Where pictures appear, omit them, and copy exactly only the lines from the start of the listing through the line containing "quả công tác", both included.

[Start of section]

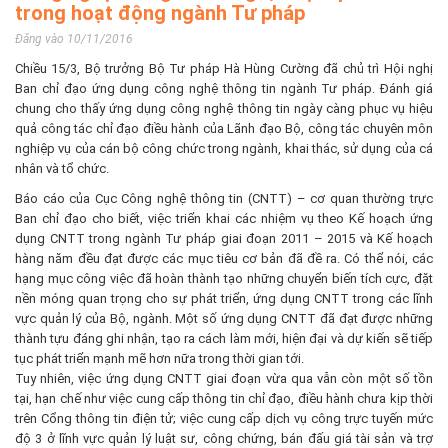
trong hoạt động ngành Tư pháp
Đăng vào 10/11/2016
Chiều 15/3, Bộ trưởng Bộ Tư pháp Hà Hùng Cường đã chủ trì Hội nghị
Ban chỉ đạo ứng dụng công nghệ thông tin ngành Tư pháp. Đánh giá
chung cho thấy ứng dụng công nghệ thông tin ngày càng phục vụ hiệu
quả công tác chỉ đạo điều hành của Lãnh đạo Bộ, công tác chuyên môn
nghiệp vụ của cán bộ công chức trong ngành, khai thác, sử dụng của cá
nhân và tổ chức.
Báo cáo của Cục Công nghệ thông tin (CNTT) – cơ quan thường trực
Ban chỉ đạo cho biết, việc triển khai các nhiệm vụ theo Kế hoạch ứng
dụng CNTT trong ngành Tư pháp giai đoạn 2011 – 2015 và Kế hoạch
hàng năm đều đạt được các mục tiêu cơ bản đã đề ra. Có thể nói, các
hạng mục công việc đã hoàn thành tạo những chuyển biến tích cực, đặt
nền móng quan trọng cho sự phát triển, ứng dụng CNTT trong các lĩnh
vực quản lý của Bộ, ngành. Một số ứng dụng CNTT đã đạt được những
thành tựu đáng ghi nhận, tạo ra cách làm mới, hiện đại và dự kiến sẽ tiếp
tục phát triển mạnh mẽ hơn nữa trong thời gian tới.
Tuy nhiên, việc ứng dụng CNTT giai đoạn vừa qua vẫn còn một số tồn
tại, hạn chế như việc cung cấp thông tin chỉ đạo, điều hành chưa kịp thời
trên Cổng thông tin điện tử; việc cung cấp dịch vụ công trực tuyến mức
độ 3 ở lĩnh vực quản lý luật sư, công chứng, bán đấu giá tài sản và trợ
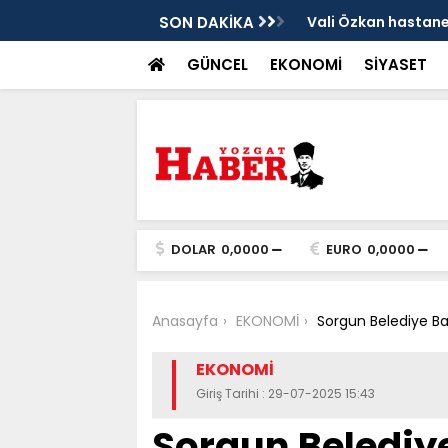
sis
SON DAKİKA
Vali Özkan hastanen
GÜNCEL
EKONOMİ
SİYASET
DOLAR
0,0000
EURO
0,0000
Anasayfa
EKONOMİ
Sorgun Belediye Baş
EKONOMİ
Giriş Tarihi : 29-07-2025 15:43
Sorgun Belediye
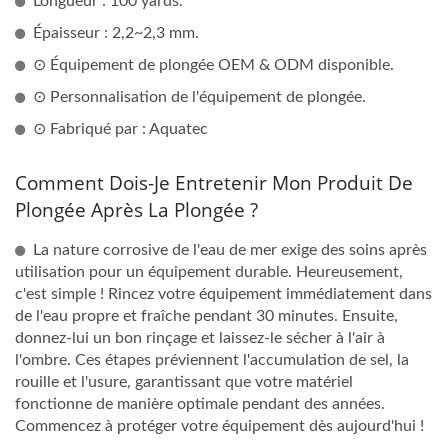
Longueur : 100 yards.
Épaisseur : 2,2~2,3 mm.
⊙ Équipement de plongée OEM & ODM disponible.
⊙ Personnalisation de l'équipement de plongée.
⊙ Fabriqué par : Aquatec
Comment Dois-Je Entretenir Mon Produit De
Plongée Après La Plongée ?
La nature corrosive de l'eau de mer exige des soins après
utilisation pour un équipement durable. Heureusement,
c'est simple ! Rincez votre équipement immédiatement dans
de l'eau propre et fraîche pendant 30 minutes. Ensuite,
donnez-lui un bon rinçage et laissez-le sécher à l'air à
l'ombre. Ces étapes préviennent l'accumulation de sel, la
rouille et l'usure, garantissant que votre matériel
fonctionne de manière optimale pendant des années.
Commencez à protéger votre équipement dès aujourd'hui !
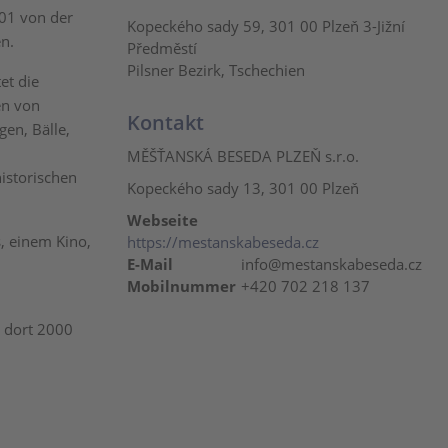
901 von der
Kopeckého sady 59, 301 00 Plzeň 3-Jižní
en.
Předměstí
Pilsner Bezirk, Tschechien
et die
en von
Kontakt
gen, Bälle,
MĚŠŤANSKÁ BESEDA PLZEŇ s.r.o.
historischen
Kopeckého sady 13, 301 00 Plzeň
Webseite
, einem Kino,
https://mestanskabeseda.cz
E-Mail
info@mestanskabeseda.cz
n
Mobilnummer
+420 702 218 137
n dort 2000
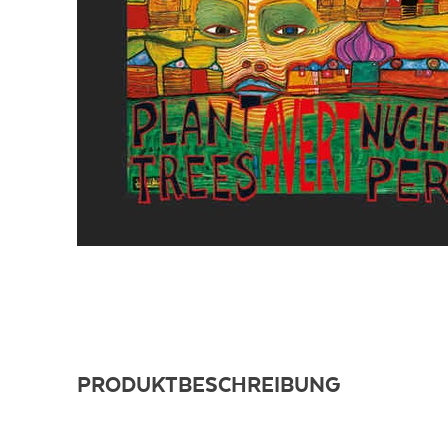
PRODUKTBESCHREIBUNG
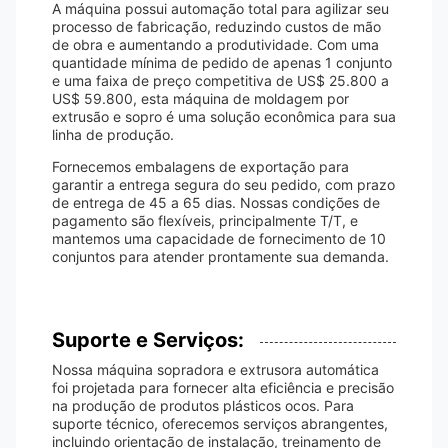
A máquina possui automação total para agilizar seu
processo de fabricação, reduzindo custos de mão
de obra e aumentando a produtividade. Com uma
quantidade mínima de pedido de apenas 1 conjunto
e uma faixa de preço competitiva de US$ 25.800 a
US$ 59.800, esta máquina de moldagem por
extrusão e sopro é uma solução econômica para sua
linha de produção.
Fornecemos embalagens de exportação para
garantir a entrega segura do seu pedido, com prazo
de entrega de 45 a 65 dias. Nossas condições de
pagamento são flexíveis, principalmente T/T, e
mantemos uma capacidade de fornecimento de 10
conjuntos para atender prontamente sua demanda.
Suporte e Serviços:
Nossa máquina sopradora e extrusora automática
foi projetada para fornecer alta eficiência e precisão
na produção de produtos plásticos ocos. Para
suporte técnico, oferecemos serviços abrangentes,
incluindo orientação de instalação, treinamento de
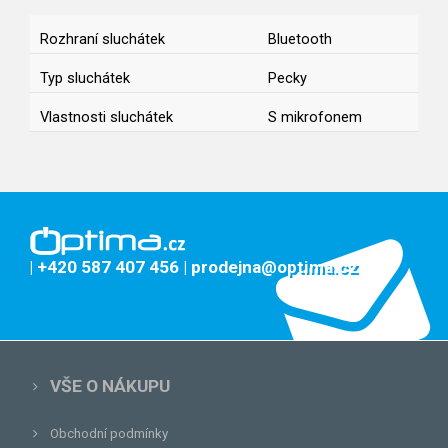
Rozhraní sluchátek
Bluetooth
Typ sluchátek
Pecky
Vlastnosti sluchátek
S mikrofonem
| +420 587 407 456
| prodejna@optima.cz
VŠE O NÁKUPU
Obchodní podmínky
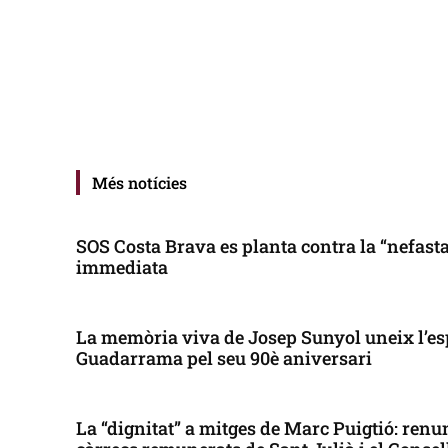
Més notícies
SOS Costa Brava es planta contra la “nefasta”
immediata
La memòria viva de Josep Sunyol uneix l’es
Guadarrama pel seu 90è aniversari
La “dignitat” a mitges de Marc Puigtió: renun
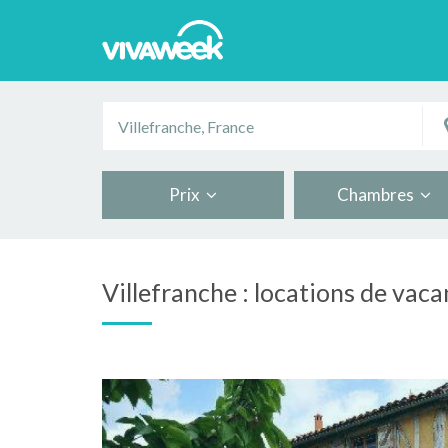
Prix
Chambres
Villefranche : locations de vac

[End of section]

* **TASK SOLUTION**
trong hoạt động ngành Tư pháp
Đăng vào 10/11/2016
Chiều 15/3, Bộ trưởng Bộ Tư pháp Hà Hùng Cường đã chủ trì Hội nghị
Ban chỉ đạo ứng dụng công nghệ thông tin ngành Tư pháp. Đánh giá
chung cho thấy ứng dụng công nghệ thông tin ngày càng phục vụ hiệu
quả công tác chỉ đạo điều hành của Lãnh đạo Bộ, công tác chuyên môn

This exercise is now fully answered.